Solve Angle of Intersection: ABCD & CP-DB in ABCD Square

[fawk3s]

Homework Statement

http://img341.imageshack.us/img341/1513/omfgc.png

ABCD is a square, CP is a radius for a circle, CP and DB intersect in Q, ABP=30 degrees, find DQC.

Homework Equations

none

The Attempt at a Solution

DBP is 15 degrees, that's what I've found out. Nothing else.

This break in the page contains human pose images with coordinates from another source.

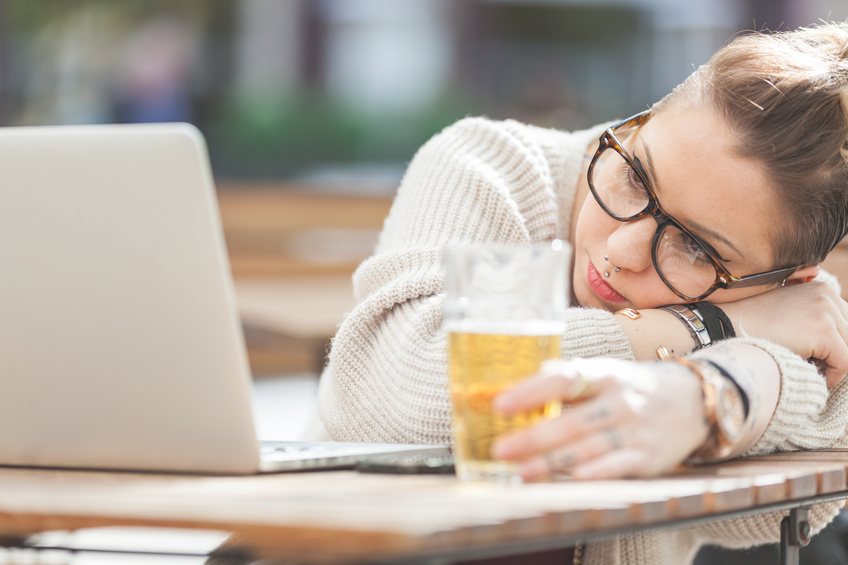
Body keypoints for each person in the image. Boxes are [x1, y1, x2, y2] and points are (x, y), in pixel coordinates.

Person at [317, 21, 848, 565]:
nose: (620, 249)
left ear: (783, 284)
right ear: (637, 122)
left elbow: (775, 506)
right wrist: (712, 330)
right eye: (636, 177)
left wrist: (715, 390)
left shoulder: (802, 315)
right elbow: (393, 403)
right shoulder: (488, 166)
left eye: (693, 248)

Its not a homework question, I randomly found it on the internet and now I can't get peace until I get how its supposed to be solved.
Please give me a hint or something.

Thanks in advance,
fawk3s

 

[fawk3s]

Never mind guys. I figured it out. This thread can be closed/deleted.
It was actually so easy that I am imbarrased I even posted this.
But I can be retarded sometimes.

Anyway, whoever is interested in the solution:
CP=BC, because both are the radius of the circle. But because DB is the diagonal of the square, DBC=45 degrees and so PBD=90-45-30=15 degrees.
Now we get PBC=45+15=60 degrees. But because PC=CB, we get that CPB=60 degrees aswell. And now we get that PCB=180-60-60=60 degrees also.
And now we can calculate CQB=180-60-45=75 degrees.
Then we can easily get DQC=180-75=105 degrees.